UDP input codec

Hi,
I have an NB-IOT sensor that outputs UDP packets containing some data.
I used the default UDP input plugin and default plain codec but It does not decode the packet's UDP payload the way I want it to (headers work fine).

Using WIRESHARK, I noticed that the sensor's payload data is sent to logstash as raw HEX and not ASCII-HEX values (contrary to what the other sensors I used).

I tried to find another plugin or codec which does not expect ASCII-HEX values but with no luck...
Do you have any codec or plugin to achieve this ? It seems fairly basic so I'm probably not the first one to have this issue ?

Here is a more detailed version of what is happening:
The UDP payload data the sensor outputs is : 868963044646776002000000044684000000010000000012253103 (HEX values visible on WIRESHARK)
What my input config outputs is :
"\x86\x89c\u0004FFw`\u0002\u0000\u0000\u0000\u0004F\x84\u0000\u0000\u0000\u0001\u0000\u0000\u0000\u0000\u0012%1\u0003"
What I would like my input config output to look like :
"868963044646776002000000044684000000010000000012253103" as a string.

Thanks for any help :slight_smile:

Best regards,

Laurent

It's related to codec, default is UTF-8. Try to add one of ASCII, ISO-8859-1,US-ASCII, Windows-1252 or CP1252. I have try to convert your sample with several codec but no success. Might be because UTF-8 already covert wrongly.

Add this in your input:

	codec => plain {
		charset => "ASCII"
	}

I think you will need to do this in two parts. You could try using

codec => plain { charset => "ASCII-8BIT" }

ASCII-8BIT (a.k.a BINARY) will just consume the input in 1 byte pieces.

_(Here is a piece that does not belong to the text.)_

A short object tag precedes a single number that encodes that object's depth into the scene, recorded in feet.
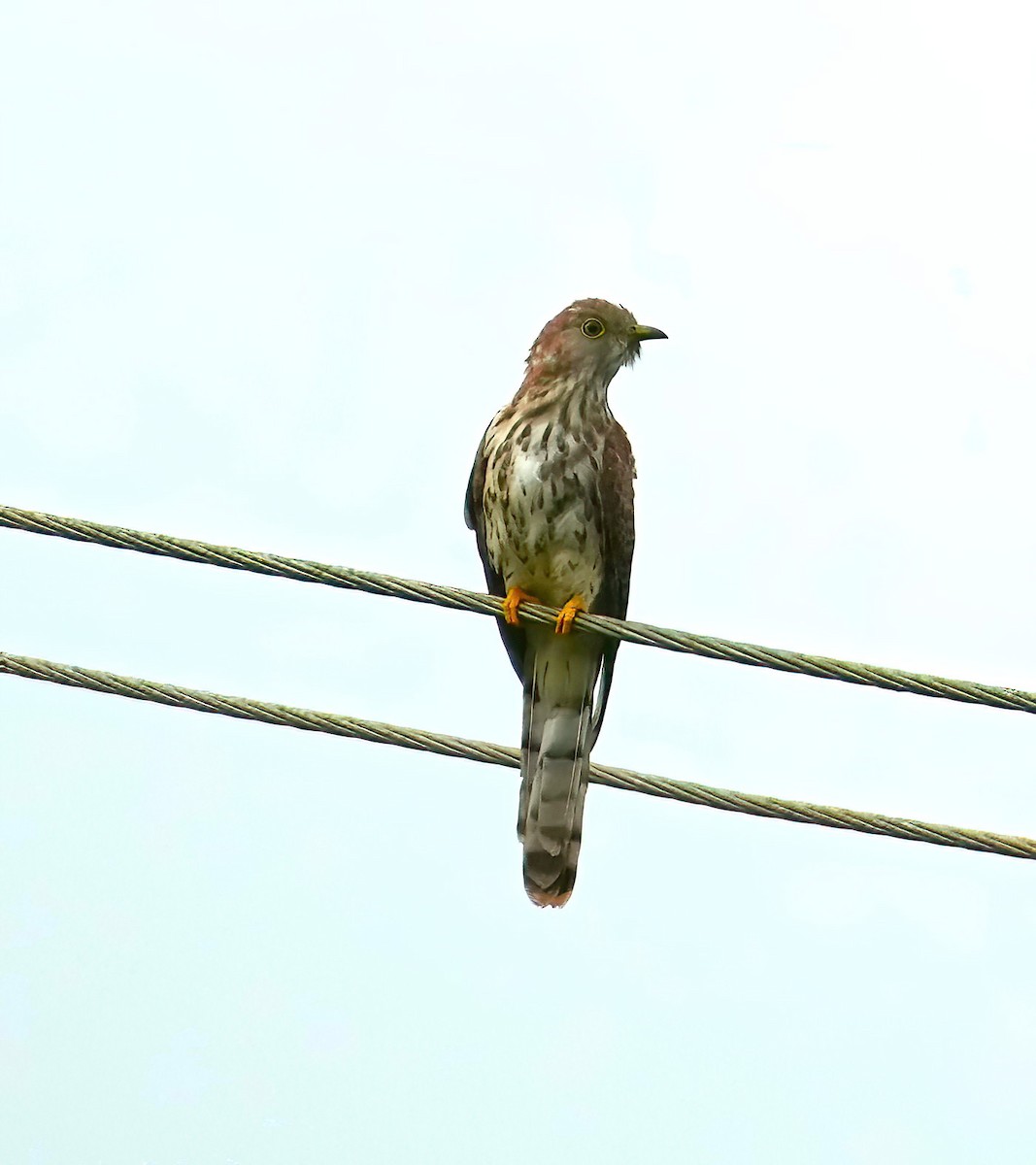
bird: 42.39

You then want a string representation of it. To do that you will need a ruby filter. Probably a string unpack to convert the string to an array of bytes, then iterate over the array to append each one in hex to a string.

Hello,
thank you for your reply. I tried implementing Badger's solution and here is my conf :

input {

  udp{
    port => 7979
    tags => ["nbiot","udp"]
    codec => plain { charset => "ASCII-8BIT" }
  }

}

filter {
  if "nbiot" in [tags] {
    ruby {
        code =>'
                stri = event.get("[message]")
                event.set("[o][data][messageSize]", stri.size)
                event.set("[o][data][unpack_H*]", stri.unpack("H*"))
             '
    }
  } 
}

I do not know if this is what you intended me to do @Badger but this is what I understood :slight_smile:

The issue is that it does not output what I expect. For example when 0x86 is sent we get 0xefbfbd which seems to match UTF-8 "Replacement character". What I understand is that if that if the input is not recognized as a characher (from the ASCII-8bit table I guess) it is replaced with something else. But again, I only need to get the original binary value (I do not need any character interpretation).

Any idea? I can't believe that I need to create my own codec/plugin for that?

Sorry, I have no idea. I was guessing what you needed to do. Basically you want logstash to consume binary data and it is fundamentally not intended to do that. There may be options that allow it but it is not something I have ever tried.

Similar topic has been opened here

Can you check with tcpdump, which hex characters and visible are send?
Also try to save in a dump file and open in Notepad++ to see the character set. Maybe I'm going in a wrong direction, but I don't see any problem except charset.

Hi,

Sorry the link you sent is broken.

I managed to solve my problem by modifying my local version of the plain codec (very very dirty) to completely bypass the charset transcoding.
I intend to write a specific codec plugin to properly address the issue (and revert my plain codec to its official version). I tried today but it does not work yet. I intend to open a specific topic about it. I'll try to remember to link the solution once it is done.

Thank you everyone :slight_smile:
Best regards,

Laurent

How? By converting hex byte to ASCII? What was difference between 868963044646776002000000044684000000010000000012253103 and what Logstash receive?